25
Dez
2009

Wein-Nacht

Weihnachten ist Tradition, bestätigt mir Herr Steppenhund in seinem Kommentar. Tradition ist auch der Blick meiner Mutter auf ihr Weihnachtsgeschenk: „Oh…“ Seit ich sie zu Weihnachten beschenke, kann ich mich an keine andere Reaktion erinnern. Irgendwie war es nie das Richtige. Schon wegen Weihnachten. Denn es ist auch Tradition, dass sie dieses Fest hasst und verflucht – das habe ich ziemlich schnell begriffen, nachdem ich aufgehört hatte an das Christkind zu glauben. Beziehungsweise so zu tun als ob. „Ich hasse Weihnachten“, dieser Satz der Mutter hat mich seither durch jeden Advent begleitet. Tradition, eben, wie anderswo Vanillekipferln oder italienischer Salat.

Früher einmal haben wir am 24. Dezember vormittags Champagner getrunken, Papa, der reiche Onkel H und ich, der Teenager. Echten Champagner im Stammlokal des Vaters und seine Kartenrunde hat mit mir geflirtet. Er war stolz auf mich, ich auch. Eine Zeitlang war das unsere Tradition. Ein paar Mal bin ich mit ihm gefahren, Blumengestecke und Geschenke ausführen, Weihnachtswünsche überbringen beim Hausarzt und anderen. Auch das liebte ich, Vater und Tochter als Weihnachtsboten.

Bei Frau M. war ich auch oft mit, der kleinen zarten Frau, die Papa mit aufgezogen hat damals im Krieg, als sein Vater Gauverbot hatte und seine Mutter zwei Mal beinahe weggebracht worden wäre. Nach dem Krieg sind die Großeltern nach Kärnten gegangen und der Fünfzehnjährige blieb hier im Haus mit Frau M. Winzig war sie wie alle wichtigen Frauen im Leben dieses so großen Mannes, seine Mutter, meine Mutter. Frau M. war später der gute Geist der Nudelfamilie geworden und so besuchten wir sie einmal sogar in der Villa, wo sie das Weihnachtsessen für diese Familie zubereitete, später in ihrer kleinen Wohnung hinter der Fabrik. Steil führten die Treppen hinauf und oben gab es immer Eierlikör, Neapolitaner und Schokolade für den Buben, der mein Vater geworden war. Diese Besuche bewegten ihn und machten ihn verlegen und ich erinnere mich, dass ich oft das Reden mit Frau M. zur Gänze übernommen habe. Zwei, drei Mal besuchten wir sie auch im Altersheim. Das war ihm unangenehm. Er mochte weder Heime noch Krankenhäuser. Ich weiß nicht, ob Papa mir von ihrem Tod erzählt hat. Irgendwann besuchten wir sie nicht mehr zu Weihnachten.

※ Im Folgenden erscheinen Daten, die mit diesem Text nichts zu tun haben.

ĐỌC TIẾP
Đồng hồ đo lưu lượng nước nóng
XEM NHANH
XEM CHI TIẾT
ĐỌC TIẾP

Eine Zeitlang durfte ich den Baum aufputzen, später hat das Mama wieder übernommen. Gerne hätte ich etwas gekocht, als das Kochen zu meiner Leidenschaft wurde, aber ich würde bloß Unordnung in Mamas Küche bringen, daher durfte, darf ich das nicht. In manchen Jahren gingen wir in die Christmette, in anderen nicht. Einmal – da war ich frisch in Wien – hat sie mir einen Adventkalender geschickt, mit 24 Packerln, den füll ich noch immer an für den Liebsten.

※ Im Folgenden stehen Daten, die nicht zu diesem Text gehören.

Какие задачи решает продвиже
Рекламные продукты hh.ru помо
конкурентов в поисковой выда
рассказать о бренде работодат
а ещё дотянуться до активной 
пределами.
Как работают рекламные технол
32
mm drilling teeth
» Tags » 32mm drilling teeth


Mehr als einmal fuhren wir auch nach Gnadenwald, Papsch und ich, gingen dort in die Kindermette. Wir suchten Gnade. Daheim tobte die Mutter. Sie mag das Fest halt nicht, warum auch immer. Über Weihnachten früher in ihrer Ursprungsfamilie hat sie nie gesprochen, über die Weihnachtsfeste mit meinen Großeltern väterlicherseits nur voller Hass. Eine Gans hätte der Großvater sich eingebildet und sie hätte die Arbeit gehabt, verstopfte Abflüsse und so viel Zorn noch zig Jahre später. Auch gestern wieder. Und eben das falsche Geschenk.

Verzweifelt suche ich nach den Spuren meiner Kindheit, wenn ich hier bin. Doch es scheint als hätten wir – Mama und ich – kaum gemeinsame Erinnerungen daran. Erzähle ich, widerspricht sie, sie selbst erzählt fast nie vom Kind, das ich war. Irgendwann einmal hat sie gesagt, sie hätte sich mich aus der Seele gerissen, als ich nach Wien gegangen bin, wohl sehr gründlich…das kleine Mädchen in mir kämpft trotzdem weiter um die Liebe der Mama. Mit dem falschen Geschenk, verzweifelte Tradition.

Und es weint um den Vater. Und unser Weihnachten.